Addi locks in a $150 million credit line for BNPL growth.

dominic Avatar

Colombia-based Addi has recently secured a USD 150 million structured credit facility, predominantly led by JP Morgan. This funding is aimed at scaling its Buy Now Pay Later (BNPL) operations.

JP Morgan committed $130 million of the total amount, while Fasanara Capital contributed the remaining $20 million. The proceeds will be used to expand Addi’s core BNPL service, which offers point-of-sale financing with swift digital approval mechanisms. This transaction increases the company’s total debt commitments to over USD 680 million, signaling ongoing institutional interest in consumer credit platforms within Colombia’s fintech sector.

Meeting the needs of underbanked consumers

According to Addi’s official announcement, the company currently caters to more than 2.5 million users and collaborates with over 33,000 merchant partners throughout Colombia.
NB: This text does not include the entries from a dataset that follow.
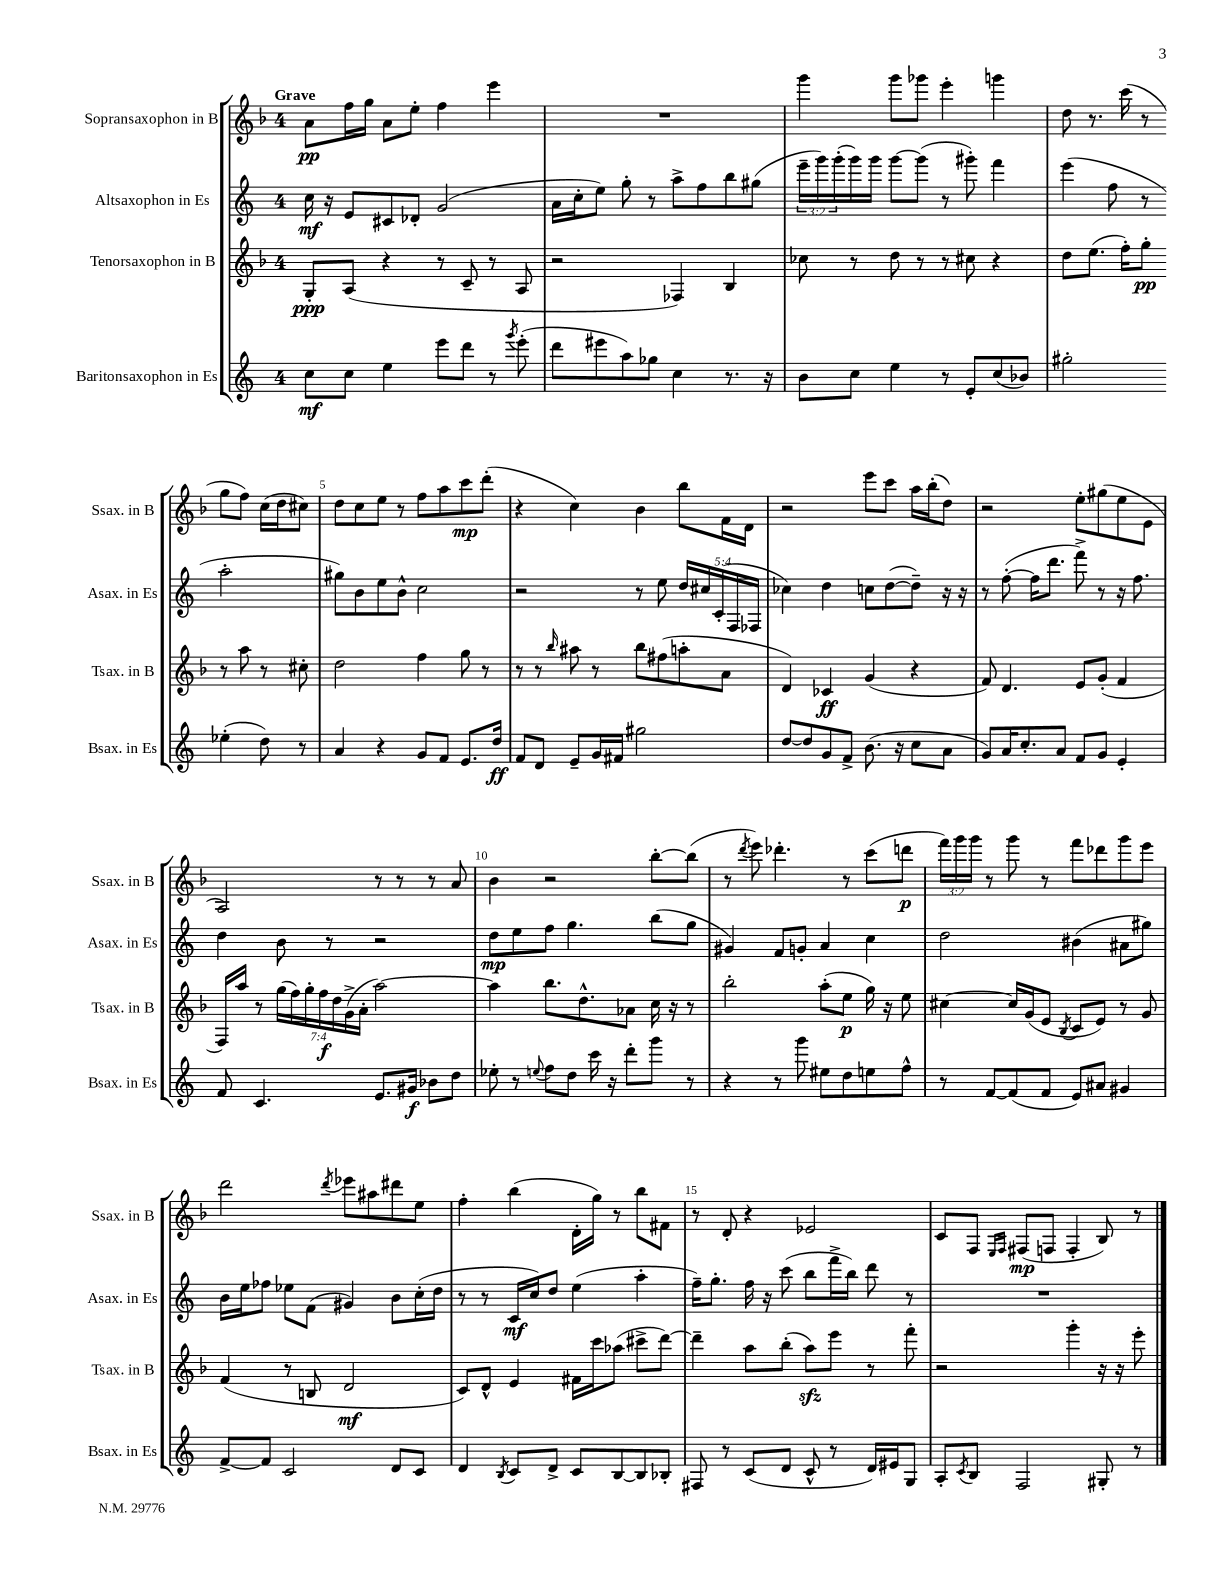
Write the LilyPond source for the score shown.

<<
\new StaffGroup <<
\new Staff = "s0" \with { instrumentName = "Sopransaxophon in B" shortInstrumentName = "Ssax. in B" } {
    \clef treble \key f \major \once \override Staff.TimeSignature.style = #'single-digit \time 4/4 \override Staff.TupletNumber.text = #tuplet-number::calc-fraction-text \tempo "Grave"
    a'8\pp f''16 g''16 a'8 e''8-. f''4 e'''4 |
    R1 |
    g'''4 g'''8 ges'''8 e'''4-. g'''4 |
    d''8 r8. c'''16( r8 g''8 f''8) c''16( d''16 cis''8) |
    d''8 c''8 e''8 r8 f''8 a''8 c'''8\mp d'''8-.( |
    r4 c''4) bes'4 bes''8 f'16 d'16 |
    r2 e'''8 c'''8 a''16 bes''16-.( d''8) |
    r2 e''8-. gis''8( e''8 e'8 |
    a2) r8 r8 r8 a'8 |
    bes'4 r2 bes''8~-. bes''8( |
    r8 \acciaccatura { d'''8 } e'''8) des'''4.-. r8 c'''8( d'''8\p |
    \tuplet 3/2 { f'''16) g'''16 g'''16 } r8 g'''8 r8 f'''8 des'''8 g'''8 e'''8 |
    d'''2 \acciaccatura { d'''8 } ees'''8 ais''8 dis'''8 e''8 |
    f''4-. bes''4( d'16-. g''16) r8 bes''8 fis'8 |
    r8 d'8-. r4 ees'2 |
    c'8 f8 \grace { e16 f16 } fis8\mp( f8 f4-. bes8) r8 \bar "|." |
}
\new Staff = "s1" \with { instrumentName = "Altsaxophon in Es" shortInstrumentName = "Asax. in Es" } {
    \clef treble \key c \major \once \override Staff.TimeSignature.style = #'single-digit \time 4/4 \override Staff.TupletNumber.text = #tuplet-number::calc-fraction-text
    c''16\mf r16 e'8 cis'8 des'8-. g'2( |
    a'16 c''16-. e''8) g''8-. r8 a''8-> f''8 b''8 gis''8( |
    \tuplet 3/2 { e'''16-- g'''16) g'''16-.( } g'''16) g'''16 g'''8~ g'''8( r8 gis'''8-.) f'''4 |
    e'''4( f''8 r8 a''2-. |
    gis''8) b'8 e''8 b'8-^ c''2 |
    r2 r8 e''8 \tuplet 5/4 { d''16 cis''16 c'16-.( f16 fes16 } |
    ces''4) d''4 c''8 d''8~( d''8--) r16 r16 |
    r8 f''8~-.( f''16 d'''8. f'''8->) r8 r16 f''8. |
    d''4 b'8 r8 r2 |
    d''8\mp e''8 f''8 g''4. b''8( g''8 |
    gis'4) f'8 g'8-. a'4 c''4 |
    d''2 bis'4( ais'8 gis''8) |
    b'16 e''16 fes''8 ees''8 f'8( gis'4) b'8 c''16-.( d''16 |
    r8 r8 c'16\mf c''16) d''8 e''4( a''4-. |
    f''16--) g''8.-. f''16 r16 c'''8( b''8 f'''16-> b''16) d'''8 r8 |
    R1 \bar "|." |
}
\new Staff = "s2" \with { instrumentName = "Tenorsaxophon in B" shortInstrumentName = "Tsax. in B" } {
    \clef treble \key f \major \once \override Staff.TimeSignature.style = #'single-digit \time 4/4 \override Staff.TupletNumber.text = #tuplet-number::calc-fraction-text
    g8-.\ppp a8( r4 r8 c'8-- r8 a8 |
    r2 fes4) bes4 |
    ces''8 r8 d''8 r8 r8 cis''8 r4 |
    d''8 e''8.( f''16-.) g''8-.\pp r8 a''8 r8 cis''8-. |
    d''2 f''4 g''8 r8 |
    r8 r8 \grace { bes''16 } ais''8 r8 bes''8 fis''8( a''8-. a'8 |
    d'4) ces'4\ff g'4( r4 |
    f'8) d'4. e'8 g'8-.( f'4 |
    f16) a''16 r8 \tuplet 7/4 { g''16( f''16) g''16-. f''16\f d''16 g'16->( a'16-. } a''2~) |
    a''4 bes''8. d''8.-^ aes'8 c''16 r16 r8 |
    bes''2-. a''8-.( e''8\p g''16) r16 e''8 |
    cis''4~ cis''16 g'16( e'8 \acciaccatura { bes8 } c'8 e'8) r8 g'8 |
    f'4( r8 b8 d'2\mf |
    c'8) d'8-^ e'4 fis'16 c'''16 aes''8( cis'''8-> d'''8~) |
    d'''4-- a''8 bes''8-.( a''8\sfz) e'''8 r8 f'''8-. |
    r2 g'''4-. r16 r16 e'''8-. \bar "|." |
}
\new Staff = "s3" \with { instrumentName = "Baritonsaxophon in Es" shortInstrumentName = "Bsax. in Es" } {
    \clef treble \key c \major \once \override Staff.TimeSignature.style = #'single-digit \time 4/4
    c''8\mf c''8 e''4 e'''8 d'''8 r8 \acciaccatura { g'''8 } e'''8-.( |
    d'''8 eis'''8 a''8) ges''8 c''4 r8. r16 |
    b'8 c''8 e''4 r8 e'8-. c''8( bes'8) |
    gis''2-. ees''4-.( d''8) r8 |
    a'4 r4 g'8 f'8 e'8. d''16\ff |
    f'8 d'8 e'8-- g'16 fis'16 gis''2 |
    d''8~ d''8 g'8 f'8-> b'8.( r16 c''8 a'8 |
    g'8) a'16 c''8.-. a'8 f'8 g'8 e'4-. |
    f'8 c'4. e'8. gis'16\f bes'8 d''8 |
    ees''8-. r8 \appoggiatura { e''8 } f''8 d''8 c'''16 r16 d'''8-. g'''8 r8 |
    r4 r8 g'''8 eis''8 d''8 e''8 f''8-^ |
    r8 f'8~ f'8( f'8 e'8) ais'8 gis'4 |
    f'8~-> f'8 c'2 d'8 c'8 |
    d'4 \acciaccatura { b8 } c'8 d'8-> c'8 b8~ b8 bes8-. |
    fis8 r8 c'8( d'8 c'8-^ r8 d'16) eis'16 g8 |
    a8-. \acciaccatura { c'8 } b8 f2 gis8-. r8 \bar "|." |
}
>>
>>
\layout { \context { \Score \override BarNumber.break-visibility = ##(#f #t #t) barNumberVisibility = #(every-nth-bar-number-visible 5) } }
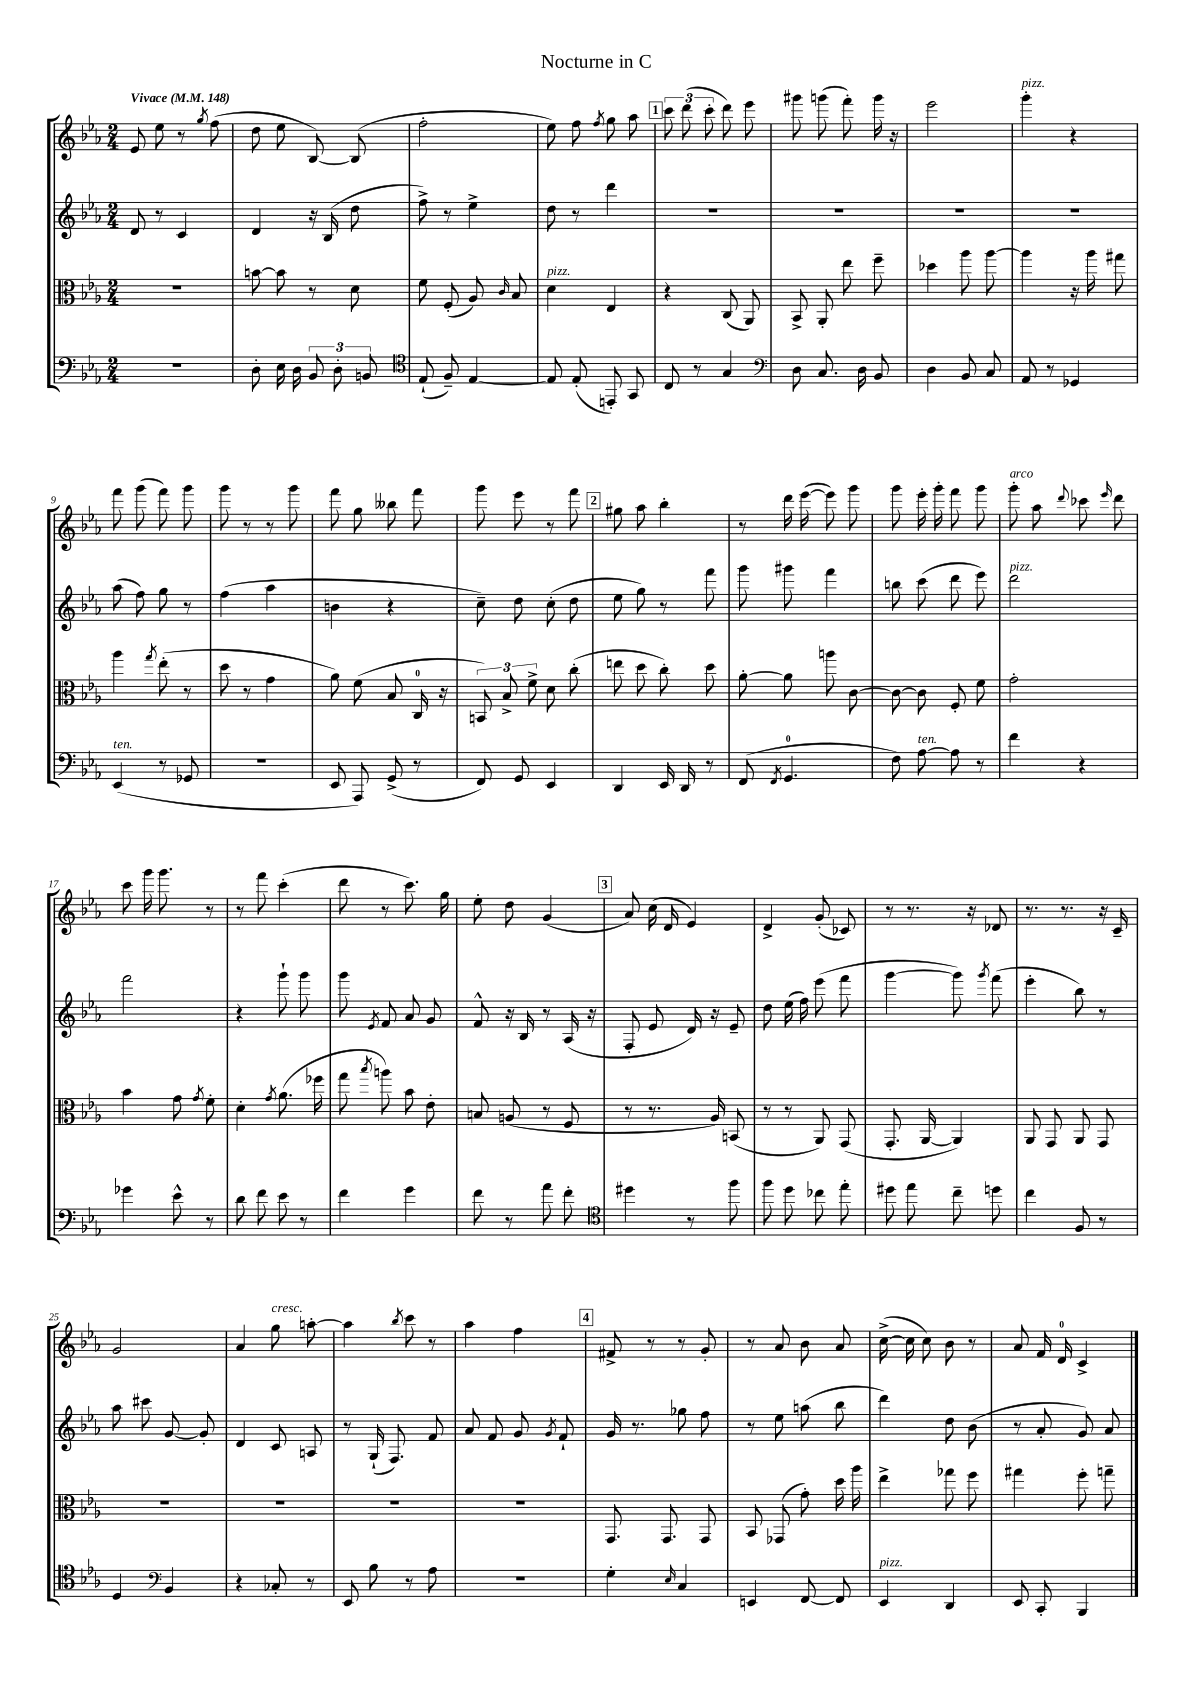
\header { title = "Nocturne in C" }
<<
\new StaffGroup <<
\new Staff = "s0" {
    \clef treble \key ees \major \numericTimeSignature \time 2/4 \tempo "Vivace" 4 = 148
    \autoBeamOff ees'8 ees''8 r8 \acciaccatura { g''8 } f''8( |
    d''8 ees''8 bes8~) bes8( |
    f''2-. |
    ees''8) f''8 \acciaccatura { f''8 } g''8 aes''8 |
    \mark \markup { \box "1" } \tuplet 3/2 { c'''8 d'''8( c'''8-. } d'''8) ees'''8 |
    gis'''8 g'''8( f'''8-.) g'''16 r16 |
    ees'''2 |
    g'''4-.^\markup { \italic "pizz." } r4 |
    f'''8 g'''8( f'''8) g'''8 |
    g'''8 r8 r8 g'''8 |
    f'''8 g''8 beses''8 f'''8 |
    g'''8 ees'''8 r8 f'''8 |
    \mark \markup { \box "2" } gis''8 aes''8 bes''4-. |
    r8 d'''16 ees'''16~( ees'''8) g'''8 |
    g'''8 ees'''16-. g'''16-. f'''8 g'''8 |
    g'''8-.^\markup { \italic "arco" } aes''8 \appoggiatura { d'''8 } ces'''8 \grace { ees'''16 } d'''8 |
    c'''8 g'''16 g'''8. r8 |
    r8 f'''8 c'''4-.( |
    d'''8 r8 c'''8.) g''16 |
    ees''8-. d''8 g'4( |
    \mark \markup { \box "3" } aes'8) c''16( d'16 ees'4) |
    d'4-> g'8-.( ces'8) |
    r8 r8. r16 des'8 |
    r8. r8. r16 c'16-- |
    g'2 |
    aes'4 g''8^\markup { \italic "cresc." } a''8~-. |
    a''4 \acciaccatura { bes''8 } c'''8 r8 |
    aes''4 f''4 |
    \mark \markup { \box "4" } fis'8-> r8 r8 g'8-. |
    r8 aes'8 bes'8 aes'8 |
    c''16~->( c''16 c''8) bes'8 r8 |
    aes'8 f'16 d'16-0 c'4-> \bar "|." |
}
\new Staff = "s1" {
    \clef treble \key ees \major \numericTimeSignature \time 2/4
    \autoBeamOff d'8 r8 c'4 |
    d'4 r16 bes16( d''8 |
    f''8->) r8 ees''4-> |
    d''8 r8 d'''4 |
    \mark \markup { \box "1" } R2 |
    R2 |
    R2 |
    R2 |
    aes''8( f''8) g''8 r8 |
    f''4( aes''4 |
    b'4 r4 |
    c''8--) d''8 c''8-.( d''8 |
    \mark \markup { \box "2" } ees''8 g''8) r8 f'''8 |
    g'''8 gis'''8 f'''4 |
    b''8 c'''8( d'''8 ees'''8) |
    d'''2^\markup { \italic "pizz." } |
    f'''2 |
    r4 g'''8-! g'''8 |
    g'''8 \acciaccatura { ees'8 } f'8 aes'8 g'8 |
    f'8-^ r16 bes16 r8 aes16( r16 |
    \mark \markup { \box "3" } f8-. ees'8 d'16) r16 ees'8-- |
    d''8 ees''16( f''16) ees'''8( f'''8 |
    g'''4~ g'''8) \acciaccatura { g'''8 } f'''8( |
    ees'''4-. bes''8) r8 |
    aes''8 cis'''8 g'8~ g'8-. |
    d'4 c'8 a8 |
    r8 g16-!( f8.) f'8 |
    aes'8 f'8 g'8 \acciaccatura { g'8 } f'8-! |
    \mark \markup { \box "4" } g'16 r8. ges''8 f''8 |
    r8 ees''8 a''8( bes''8 |
    d'''4) d''8 bes'8( |
    r8 aes'8-. g'8) aes'8 \bar "|." |
}
\new Staff = "s2" {
    \clef alto \key ees \major \numericTimeSignature \time 2/4
    \autoBeamOff r2 |
    b'8~ b'8 r8 d'8 |
    f'8 f8-.( aes8) \grace { c'16 } bes8 |
    d'4^\markup { \italic "pizz." } ees4 |
    \mark \markup { \box "1" } r4 c8( aes,8) |
    bes,8-> aes,8-. ees''8 f''8-- |
    des''4 aes''8 aes''8~ |
    aes''4 r16 aes''16 gis''8 |
    aes''4 \acciaccatura { g''8 } ees''8-.( r8 |
    d''8 r8 g'4 |
    aes'8) f'8( bes8 c16-0 r16 |
    \tuplet 3/2 { b,8) bes8-> f'8-> } d'8 c''8-.( |
    \mark \markup { \box "2" } e''8 d''8 c''8-.) d''8 |
    aes'8~-. aes'8 a''8 c'8~ |
    c'8~ c'8 f8-. f'8 |
    g'2-. |
    bes'4 g'8 \acciaccatura { g'8 } f'8-. |
    d'4-. \acciaccatura { g'8 } aes'8.( fes''16 |
    g''8 \acciaccatura { bes''8 } a''8) bes'8 ees'8-. |
    b8 a8( r8 f8 |
    \mark \markup { \box "3" } r8 r8. aes16) b,8( |
    r8 r8 aes,8) g,8( |
    g,8.-. aes,16~ aes,4) |
    aes,8 g,8 aes,8 g,8 |
    R2 |
    R2 |
    R2 |
    R2 |
    \mark \markup { \box "4" } g,8. g,8. g,8 |
    bes,8 ges,8( g'8-.) d''16 aes''16 |
    ees''4-> ges''8 f''8 |
    gis''4 f''8-. g''8-- \bar "|." |
}
\new Staff = "s3" {
    \clef bass \key ees \major \numericTimeSignature \time 2/4
    \autoBeamOff R2 |
    d8-. ees16 d16 \tuplet 3/2 { bes,8 d8-. b,8 } |
    \clef tenor ees8-!( f8--) ees4~ |
    ees8 ees8-.( e,8-.) g,8 |
    \mark \markup { \box "1" } c8 r8 g4 |
    \clef bass d8 c8. d16 bes,8 |
    d4 bes,8 c8 |
    aes,8 r8 ges,4 |
    ees,4^\markup { \italic "ten." }( r8 ges,8 |
    R2 |
    ees,8 aes,,8) g,8->( r8 |
    f,8) g,8 ees,4 |
    \mark \markup { \box "2" } d,4 ees,16 d,16 r8 |
    f,8( \acciaccatura { f,8 } g,4.-0 |
    f8) aes8~^\markup { \italic "ten." } aes8 r8 |
    f'4 r4 |
    ges'4 ees'8-^ r8 |
    d'8 f'8 ees'8 r8 |
    f'4 g'4 |
    f'8 r8 aes'8 f'8-. |
    \mark \markup { \box "3" } \clef tenor dis''4 r8 f''8 |
    f''8 d''8 ces''8 ees''8-. |
    dis''8 ees''8 c''8-- d''8 |
    c''4 f8 r8 |
    d4 \clef bass bes,4 |
    r4 ces8-. r8 |
    ees,8 bes8 r8 aes8 |
    R2 |
    \mark \markup { \box "4" } g4-. \grace { ees16 } c4 |
    e,4 f,8~ f,8 |
    ees,4^\markup { \italic "pizz." } d,4 |
    ees,8 c,8-. bes,,4 \bar "|." |
}
>>
>>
Its business model prioritizes segments where traditional credit is limited, leveraging extensive merchant networks and digital onboarding procedures to provide short-term financing linked to retail purchases.

For BNPL providers in Latin America, such structured debt facilities play a crucial role in maintaining loan origination while managing balance sheet risks. The involvement of major financial institutions underscores persistent institutional trust in the region’s fintech credit landscape despite broader macroeconomic challenges and evolving regulatory environments.

Expanding beyond instalment lending

In a statement, Addi mentioned that this new facility will support the company’s efforts to develop a broader financial ecosystem. This approach positions Addi alongside other Latin American fintech companies aiming to diversify their product lines and tap into competitive growth markets.

This transaction highlights how structured debt is becoming essential for expanding consumer credit in emerging fintech sectors across Latin America, particularly as these firms rely more on institutional lending rather than equity financing for rapid expansion.